# Housel positioning



## Hook (Jun 2, 2002)

I started a TBH this year, and I have Y's and I's like I an supposed to. I was beginning to think the theory held alot of water. It is true, the the facing I's will be the center. I have seen that firsthand.
Now an interesting observation the other day. I pulled the most recent bar out to check the position, and I had beautiful y's right in line like they are supposed to be, yet, they started another strip a few inches away, and it was opposite. As I stated, the rest of the hive is perfect, but this last strip blows my mind. And, it is not the first wax bead that they are drawing on. I know a starter strip, gives them a pattern, but I used wax beads as part of my experiment, and like I said the theory held true.

Is there any explanation for this. If so, enlighten me, because I want to understand, or is it because bees are bees!

------------------
Dale Richards
Dal-Col Apiaries
Drums, PA


----------



## BWrangler (Aug 14, 2002)

Hi Dale and Everyone,

When the bees had just started drawing out a few pieces of comb im my tbh, I saw the same thing. But within a couple of weeks, I could find no correlation within the nest and only a very loose correlation between the two sides of one comb.
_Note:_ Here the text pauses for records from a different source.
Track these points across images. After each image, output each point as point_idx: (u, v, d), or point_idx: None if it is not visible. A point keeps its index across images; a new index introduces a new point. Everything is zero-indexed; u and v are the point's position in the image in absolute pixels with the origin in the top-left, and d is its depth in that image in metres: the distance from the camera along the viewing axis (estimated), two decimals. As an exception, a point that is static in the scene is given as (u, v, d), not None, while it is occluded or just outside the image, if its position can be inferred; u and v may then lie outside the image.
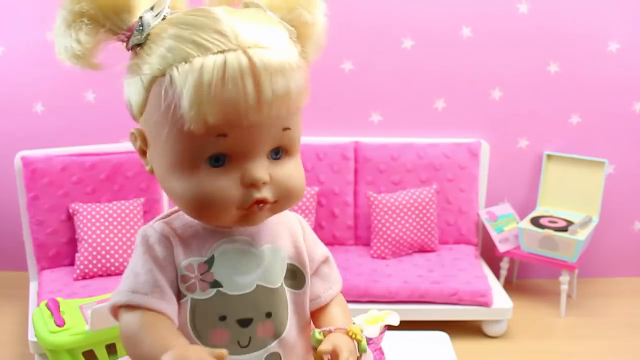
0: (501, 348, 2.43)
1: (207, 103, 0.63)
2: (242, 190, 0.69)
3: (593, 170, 2.76)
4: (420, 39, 2.77)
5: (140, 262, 0.73)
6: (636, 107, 2.84)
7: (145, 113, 0.70)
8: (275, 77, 0.64)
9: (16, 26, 2.68)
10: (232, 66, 0.63)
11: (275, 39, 0.67)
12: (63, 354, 1.59)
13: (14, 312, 2.59)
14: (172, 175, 0.70)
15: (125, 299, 0.72)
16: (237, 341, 0.75)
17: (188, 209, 0.71)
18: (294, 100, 0.67)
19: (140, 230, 0.77)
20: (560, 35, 2.75)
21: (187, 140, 0.66)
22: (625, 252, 3.02)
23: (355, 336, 0.78)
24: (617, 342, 2.47)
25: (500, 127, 2.87)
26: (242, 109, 0.64)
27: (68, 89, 2.74)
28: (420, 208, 2.68)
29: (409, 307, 2.43)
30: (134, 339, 0.70)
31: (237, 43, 0.64)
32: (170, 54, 0.65)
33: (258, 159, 0.69)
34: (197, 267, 0.74)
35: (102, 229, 2.43)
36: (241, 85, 0.63)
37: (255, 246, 0.77)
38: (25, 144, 2.62)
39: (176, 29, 0.66)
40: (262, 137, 0.68)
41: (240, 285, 0.74)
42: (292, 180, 0.72)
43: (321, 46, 0.77)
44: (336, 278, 0.86)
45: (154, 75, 0.66)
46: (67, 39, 0.69)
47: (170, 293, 0.72)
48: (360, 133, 2.86)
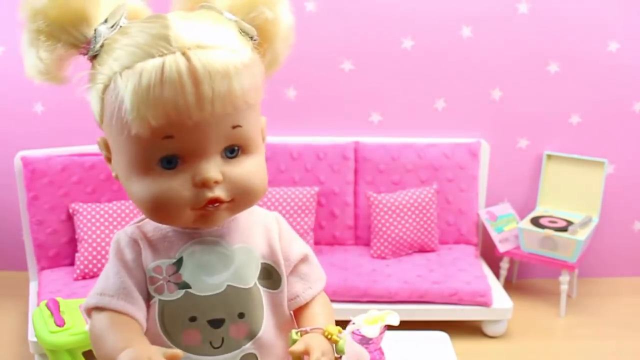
0: (501, 348, 2.43)
1: (147, 106, 0.64)
2: (194, 191, 0.69)
3: (593, 170, 2.76)
4: (420, 39, 2.77)
5: (111, 265, 0.76)
6: (636, 107, 2.84)
7: (104, 121, 0.71)
8: (216, 76, 0.65)
9: (16, 26, 2.68)
10: (170, 68, 0.64)
11: (219, 38, 0.68)
12: (63, 354, 1.59)
13: (14, 312, 2.59)
14: (129, 178, 0.71)
15: (93, 301, 0.74)
16: (209, 342, 0.75)
17: (145, 211, 0.72)
18: (239, 98, 0.67)
19: (115, 235, 0.79)
20: (560, 35, 2.75)
21: (136, 144, 0.68)
22: (625, 252, 3.02)
23: (331, 337, 0.77)
24: (617, 342, 2.47)
25: (500, 127, 2.87)
26: (183, 109, 0.65)
27: (68, 89, 2.74)
28: (420, 208, 2.68)
29: (409, 307, 2.43)
30: (98, 339, 0.72)
31: (178, 45, 0.65)
32: (117, 62, 0.67)
33: (210, 158, 0.69)
34: (165, 268, 0.75)
35: (102, 229, 2.43)
36: (179, 86, 0.64)
37: (225, 246, 0.77)
38: (25, 144, 2.62)
39: (126, 38, 0.68)
40: (210, 136, 0.68)
41: (209, 286, 0.75)
42: (249, 179, 0.72)
43: (290, 43, 0.77)
44: (317, 277, 0.85)
45: (104, 84, 0.68)
46: (30, 57, 0.72)
47: (137, 295, 0.74)
48: (360, 133, 2.86)
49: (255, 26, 0.73)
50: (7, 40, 2.71)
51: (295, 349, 0.74)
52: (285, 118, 2.84)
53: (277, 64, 0.78)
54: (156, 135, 0.67)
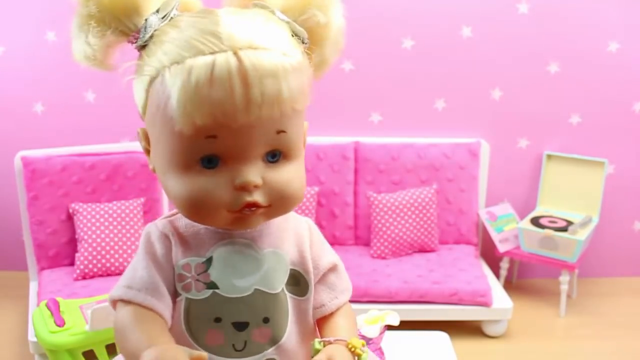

The bees nest has a very defined organization but I couldn't relate it to the cell bottoms.

Check out the "Obs" section in "Confessions of a small cell beekeeper with a tbh" at:
http://bwrangler.litarium.com/housel-positioning/ 

I have some observations and a typical shot of what I have seen.

Regards
Dennis



[This message has been edited by BWrangler (edited August 24, 2003).]


----------



## Michael Bush (Aug 2, 2002)

I have set up several hives now on blank starter strips. They all have a definite center comb that is actually a sideways "Y". It is, as reported by others, the same from both sides. I have difficulty saying what the pattern is from there. It varies too much.


----------